The symptoms that i experienced were extreme pain when i would put pressure on my feet (even standing) it felt like my feet were going to rip in half. Numb and cold toes as the circulation was being suppressed by the bulging muscle, swelling and cramping on the inner arches. I tried all conservative treatments from 4 pairs of orthotics, massaging, taping, accupuncture, you name it but nothing helped. I ended up having surgery on both feet to release the pressure. It was a total success, and I thought at 20 years of age, all my foot troubles were over until now, 12 months later and i have the exact same symptoms of compartment syndrome in both feet again. I've seen my surgeon and he says that he could do the same procedure again because we know that it works, but it can get to the same point of where i am now. so he suggested to remove 50% of the muscle in the arches of my feet.
He is the top surgeon in my state and says that this syndrome is very rare to occur in the foot, and that i am his only patient who has it.
Just wondering if anyone out there can relate?

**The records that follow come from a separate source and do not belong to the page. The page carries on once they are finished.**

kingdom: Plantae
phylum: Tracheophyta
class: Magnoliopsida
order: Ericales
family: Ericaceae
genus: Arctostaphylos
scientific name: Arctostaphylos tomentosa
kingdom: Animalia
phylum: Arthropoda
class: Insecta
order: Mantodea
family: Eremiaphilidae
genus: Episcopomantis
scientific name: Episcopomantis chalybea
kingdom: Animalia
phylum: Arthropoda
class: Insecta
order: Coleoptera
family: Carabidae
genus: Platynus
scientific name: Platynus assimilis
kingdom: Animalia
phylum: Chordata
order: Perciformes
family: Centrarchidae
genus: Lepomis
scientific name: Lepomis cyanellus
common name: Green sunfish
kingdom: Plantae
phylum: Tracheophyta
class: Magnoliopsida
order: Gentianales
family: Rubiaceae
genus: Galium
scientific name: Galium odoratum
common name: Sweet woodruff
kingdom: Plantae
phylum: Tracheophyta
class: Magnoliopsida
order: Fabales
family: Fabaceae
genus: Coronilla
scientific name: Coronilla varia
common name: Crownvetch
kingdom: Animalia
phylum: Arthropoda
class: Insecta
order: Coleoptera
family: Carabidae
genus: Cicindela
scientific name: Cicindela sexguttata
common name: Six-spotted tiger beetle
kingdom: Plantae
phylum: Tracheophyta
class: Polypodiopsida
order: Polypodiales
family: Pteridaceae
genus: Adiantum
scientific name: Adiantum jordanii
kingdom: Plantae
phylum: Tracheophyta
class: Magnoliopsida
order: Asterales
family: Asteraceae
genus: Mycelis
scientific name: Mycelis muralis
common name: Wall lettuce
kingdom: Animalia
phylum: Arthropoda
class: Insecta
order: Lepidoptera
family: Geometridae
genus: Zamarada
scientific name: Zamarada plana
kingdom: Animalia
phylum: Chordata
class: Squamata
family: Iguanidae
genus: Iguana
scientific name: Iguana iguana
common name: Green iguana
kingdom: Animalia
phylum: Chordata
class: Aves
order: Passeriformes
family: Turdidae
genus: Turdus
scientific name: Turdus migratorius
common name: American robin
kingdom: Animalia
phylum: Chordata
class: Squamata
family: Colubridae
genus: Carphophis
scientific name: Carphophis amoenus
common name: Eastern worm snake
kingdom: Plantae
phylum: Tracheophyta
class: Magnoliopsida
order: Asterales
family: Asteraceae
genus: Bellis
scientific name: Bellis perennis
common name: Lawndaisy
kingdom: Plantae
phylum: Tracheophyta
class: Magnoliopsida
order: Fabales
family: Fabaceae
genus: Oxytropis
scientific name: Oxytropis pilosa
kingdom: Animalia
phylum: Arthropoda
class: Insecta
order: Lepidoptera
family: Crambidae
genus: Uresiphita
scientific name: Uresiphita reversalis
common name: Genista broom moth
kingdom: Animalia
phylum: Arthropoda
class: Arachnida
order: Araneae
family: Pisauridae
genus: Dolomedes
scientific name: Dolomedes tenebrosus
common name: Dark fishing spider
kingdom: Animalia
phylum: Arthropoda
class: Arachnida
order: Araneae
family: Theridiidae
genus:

[This message has been edited by moderator3 (edited 06-15-2002).]
I've been looking for someone to talk to that has had muscle compartment syndrome of the feet. I'm very active, I play tennis for my high school and I'm always doing something. A couple of months ago I was jumping rope and hurt my feet. On my right foot I had a pretty good size bulge on my arch below my ankle and a smaller one in the same place on my left foot. I've seen three doctors about my problem and although none of them had seen anything like it, two of them suspected it to be muscle compartment syndrome of the feet. As far as basic treatment goes, I've stopped playing tennis or doing a large amount of exercise that would be tough of my feet and I've gone through two rounds of physical therapy including ultrasound and stem. The next step my doctor suggested was getting orthotics but if they don't work then he said that I should look into surgery. The only thing that worries me is that he said he had never performed a surgery like the one he would be doing on me and couldn't gaurantee any amount of success. I guess I was wondering if you could fill me in on how they tested for muscle compartment syndrome, the procedure and how long the recooperation period was. I was also wondering if you are an athlete and your feet hurt you after you do activites or if your feet hurt you doing the normal everyday tasks. I would love to hear from you.
Sorry I'm still here I was just on vacation. The latest news with me is that they are scheduling testing for muscle compartment syndrome next month. I was wondering if you can tell me about the testing process you went through. I look forward to hearing from you.
with the muscle compartment pressure testing, my doctor got me to walk on an electrical treadmil in his office and i had to walk on it until the pain was at its worst. this is vital for the testing because the most pressure within your muscle compartment is tested immediately. i then had to rush over and lay on the exam table where a needle that is about 10cm long (no joke) is attached to a pressure gauge. the needle was then pushed further into the compartment to measure where the most pressure is. the needle was kept in my foot for a total of 15 minutes because it took that long until the pressure decreased, which meant that i was a perfect match for having compartment syndrome!
I forgot to tell you that you get some anaesthetic sprayed onto the area where the needle is inserted, but it is quite painful when the needle keeps getting pushed deeper and deeper into the muscle compartment. But every one is different, you may only need the needle in for a couple of minutes depending on how long it takes for the pressure to decrease. You'll have a lovely bruise for a few days, but thats really all i can tell you, based on what happend to me.
Good luck, my advice is don't look at the needle and you will be alright.
keep me posted, i hope you still have my email address because this board no longer allows you to post them, but i still have yours so i can keep in contact with you that way.
well now they think that it's not compartment syndrome, they have no idea what it is. I have this huge bulge on the inside of my foot, they think it's some sort of muscle hernia.
So I'm going to get better custom orthotics and if those don't work I have two choice, have experimental surgery or just live with it, which is going to be hard considering the tennis season is about to start. Thanks for the insight, I'll make sure to keep you posted on what they find.